Lindsay Davenport was the best ball-striker of her era, a woman who commanded points by routinely positioning hard, flat ground strokes into the corners with a metronomic consistency. It was pure power tennis, and in the mid- to late-1990s, no one performed it better. It was commentator Mary Carillo who coined the term “Big Babe Tennis,” and the 6-foot-2 Davenport was her archetype.
Davenport was, also, a champion, and quietly, one of the Open era’s finest. She finished in the Top 10 of the year-end rankings all but twice between 1994 and 2005 and completed the 1998, 2001, 2004 and 2005 seasons as the world’s top-ranked woman – an accomplishment topped only by Chris Evert, Steffi Graf, Martina Navratilova and Serena Williams. For good measure, the Californian placed at No. 2 in 1999 and 2000.
In all, she won 55 career tour singles titles, three Grand Slam singles titles and three doubles majors, as well – one each at her home Slam, and none more memorable than her maiden Grand Slam singles title in 1998.
In 1997, on her seventh trip to New York, Davenport upset No. 3 seed Jana Novotna to reach the semifinals, where she fell to eventual champion Martina Hingis. A year later, she was the No. 2 seed, the pre-tournament favorite who was coming off semifinal performances at the Australian Open and French Open, a quarterfinal showing at Wimbledon and three titles in the summer hard-court circuit leading up to Flushing Meadows.

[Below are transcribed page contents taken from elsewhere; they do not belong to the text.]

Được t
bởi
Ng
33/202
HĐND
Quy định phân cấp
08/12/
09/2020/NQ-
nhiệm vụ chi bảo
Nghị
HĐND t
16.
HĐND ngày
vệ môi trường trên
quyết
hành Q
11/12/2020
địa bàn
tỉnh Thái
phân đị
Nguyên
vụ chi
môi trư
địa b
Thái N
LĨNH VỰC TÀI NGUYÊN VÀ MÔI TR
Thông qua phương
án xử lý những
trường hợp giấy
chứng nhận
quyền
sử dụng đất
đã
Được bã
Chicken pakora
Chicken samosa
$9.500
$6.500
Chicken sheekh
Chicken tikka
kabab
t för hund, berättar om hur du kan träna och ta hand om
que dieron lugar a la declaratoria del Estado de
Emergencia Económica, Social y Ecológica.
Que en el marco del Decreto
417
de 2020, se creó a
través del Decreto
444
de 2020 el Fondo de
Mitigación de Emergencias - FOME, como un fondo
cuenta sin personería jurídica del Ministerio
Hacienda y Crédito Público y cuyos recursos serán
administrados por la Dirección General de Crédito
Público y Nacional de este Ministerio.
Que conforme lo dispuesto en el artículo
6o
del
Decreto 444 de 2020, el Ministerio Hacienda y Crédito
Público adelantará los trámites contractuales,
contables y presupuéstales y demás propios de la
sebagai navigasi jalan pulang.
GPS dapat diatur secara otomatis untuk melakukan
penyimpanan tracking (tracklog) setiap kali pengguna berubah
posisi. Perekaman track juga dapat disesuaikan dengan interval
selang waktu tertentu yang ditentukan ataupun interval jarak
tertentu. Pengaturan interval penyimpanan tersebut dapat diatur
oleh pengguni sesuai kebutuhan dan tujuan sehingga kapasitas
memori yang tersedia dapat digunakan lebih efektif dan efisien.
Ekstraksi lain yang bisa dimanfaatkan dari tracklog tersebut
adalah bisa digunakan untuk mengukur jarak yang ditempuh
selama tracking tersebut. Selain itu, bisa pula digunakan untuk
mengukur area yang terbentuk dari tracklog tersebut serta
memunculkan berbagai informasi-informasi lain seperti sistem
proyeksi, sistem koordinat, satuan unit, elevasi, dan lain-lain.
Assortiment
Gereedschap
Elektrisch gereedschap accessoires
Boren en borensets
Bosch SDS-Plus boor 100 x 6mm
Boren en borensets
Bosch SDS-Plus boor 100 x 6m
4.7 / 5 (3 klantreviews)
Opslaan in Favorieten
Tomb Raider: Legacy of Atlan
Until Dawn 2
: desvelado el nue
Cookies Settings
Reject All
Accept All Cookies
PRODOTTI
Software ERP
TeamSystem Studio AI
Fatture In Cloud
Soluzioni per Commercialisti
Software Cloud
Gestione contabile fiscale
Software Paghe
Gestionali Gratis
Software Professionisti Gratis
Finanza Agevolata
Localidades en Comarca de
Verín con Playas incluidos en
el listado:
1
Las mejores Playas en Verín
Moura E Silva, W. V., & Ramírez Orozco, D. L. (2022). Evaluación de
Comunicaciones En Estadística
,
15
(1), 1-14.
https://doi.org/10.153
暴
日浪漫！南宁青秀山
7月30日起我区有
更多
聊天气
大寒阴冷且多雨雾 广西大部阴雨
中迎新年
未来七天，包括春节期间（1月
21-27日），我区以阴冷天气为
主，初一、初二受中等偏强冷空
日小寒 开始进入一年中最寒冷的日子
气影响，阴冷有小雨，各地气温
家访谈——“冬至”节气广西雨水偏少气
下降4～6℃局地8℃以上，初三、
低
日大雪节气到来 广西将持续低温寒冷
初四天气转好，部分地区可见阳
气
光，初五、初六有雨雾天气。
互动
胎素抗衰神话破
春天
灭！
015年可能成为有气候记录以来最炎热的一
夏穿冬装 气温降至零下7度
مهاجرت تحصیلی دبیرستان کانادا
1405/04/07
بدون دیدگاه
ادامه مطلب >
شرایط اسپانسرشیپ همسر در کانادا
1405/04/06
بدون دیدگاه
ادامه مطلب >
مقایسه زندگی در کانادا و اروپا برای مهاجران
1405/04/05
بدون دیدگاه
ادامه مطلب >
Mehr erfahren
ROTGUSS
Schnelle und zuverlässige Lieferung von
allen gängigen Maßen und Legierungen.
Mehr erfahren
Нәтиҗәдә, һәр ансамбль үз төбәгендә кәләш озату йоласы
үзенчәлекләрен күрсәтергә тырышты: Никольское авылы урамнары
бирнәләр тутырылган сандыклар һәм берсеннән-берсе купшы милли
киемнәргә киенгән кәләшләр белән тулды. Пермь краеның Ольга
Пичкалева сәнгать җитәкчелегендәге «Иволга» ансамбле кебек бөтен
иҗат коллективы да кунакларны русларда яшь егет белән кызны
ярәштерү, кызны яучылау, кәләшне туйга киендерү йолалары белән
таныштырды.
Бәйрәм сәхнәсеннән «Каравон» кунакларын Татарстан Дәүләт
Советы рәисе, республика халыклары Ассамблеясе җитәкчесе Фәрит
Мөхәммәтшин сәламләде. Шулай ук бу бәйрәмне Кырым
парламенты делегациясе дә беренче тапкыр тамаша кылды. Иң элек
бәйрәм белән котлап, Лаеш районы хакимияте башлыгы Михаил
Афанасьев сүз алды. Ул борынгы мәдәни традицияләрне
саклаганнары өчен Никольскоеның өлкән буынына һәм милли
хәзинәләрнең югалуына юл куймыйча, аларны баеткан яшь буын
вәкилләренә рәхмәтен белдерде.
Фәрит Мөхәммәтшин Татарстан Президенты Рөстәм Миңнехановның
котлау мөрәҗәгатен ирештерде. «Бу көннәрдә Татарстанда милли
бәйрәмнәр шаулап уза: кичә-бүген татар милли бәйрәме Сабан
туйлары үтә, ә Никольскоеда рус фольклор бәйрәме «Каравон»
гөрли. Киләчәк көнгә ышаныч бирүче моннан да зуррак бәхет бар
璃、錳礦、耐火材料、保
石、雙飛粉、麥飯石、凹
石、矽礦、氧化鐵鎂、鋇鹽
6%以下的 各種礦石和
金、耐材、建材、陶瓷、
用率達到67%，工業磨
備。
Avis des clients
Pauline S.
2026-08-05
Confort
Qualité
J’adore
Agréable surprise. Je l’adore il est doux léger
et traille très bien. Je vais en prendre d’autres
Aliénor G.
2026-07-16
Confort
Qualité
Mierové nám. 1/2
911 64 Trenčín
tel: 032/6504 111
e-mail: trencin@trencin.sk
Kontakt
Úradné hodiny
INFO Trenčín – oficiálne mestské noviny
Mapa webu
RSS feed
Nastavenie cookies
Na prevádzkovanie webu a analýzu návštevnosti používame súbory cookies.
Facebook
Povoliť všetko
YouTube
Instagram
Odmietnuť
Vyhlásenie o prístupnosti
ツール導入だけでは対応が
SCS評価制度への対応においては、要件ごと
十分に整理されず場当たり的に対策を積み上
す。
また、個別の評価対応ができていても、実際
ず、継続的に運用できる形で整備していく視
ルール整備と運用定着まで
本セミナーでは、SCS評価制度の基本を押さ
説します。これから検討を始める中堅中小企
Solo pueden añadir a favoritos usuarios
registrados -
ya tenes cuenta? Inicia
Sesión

Davenport lived up to her advance billing from the first ball. She surrendered just seven games in her first three matches before rolling past No. 10 Nathalie Tauziat, 6-1, 6-4, in the fourth round and No. 13 Amanda Coetzer, 6-0, 6-4, in the quarterfinals. That set up a pair of highly anticipated tilts: a 6-4, 6-4 victory over rising star and fellow American Venus Williams in the semifinals and a rematch with Hingis in the final. This time, Davenport solved Hingis’ craft and guile with brute force, dismissing the Swiss, 6-3, 7-5.
With her spotless 1998 run, Davenport went from promising player to Grand Slam champion, the second chapter in a long run of success in the Big Apple. She reached the quarterfinals or better for 10 consecutive years, 1997-2006, but as she openly admits, there was no feeling quite like lifting that first major trophy – and a US Open title at that.
In the on-court ceremony, a delighted Davenport said, “It was the one I wanted the most” – and it was and is a most fitting crown for a most deserving champion.
50 Fact: Davenport’s 1998 US Open title snapped a 12-year drought for U.S. women at the Open, the longest in tournament history, dating back to Martina Navratilova in 1987. With the win, she also became the first American-born US Open women’s singles champion since Chris Evert in 1982.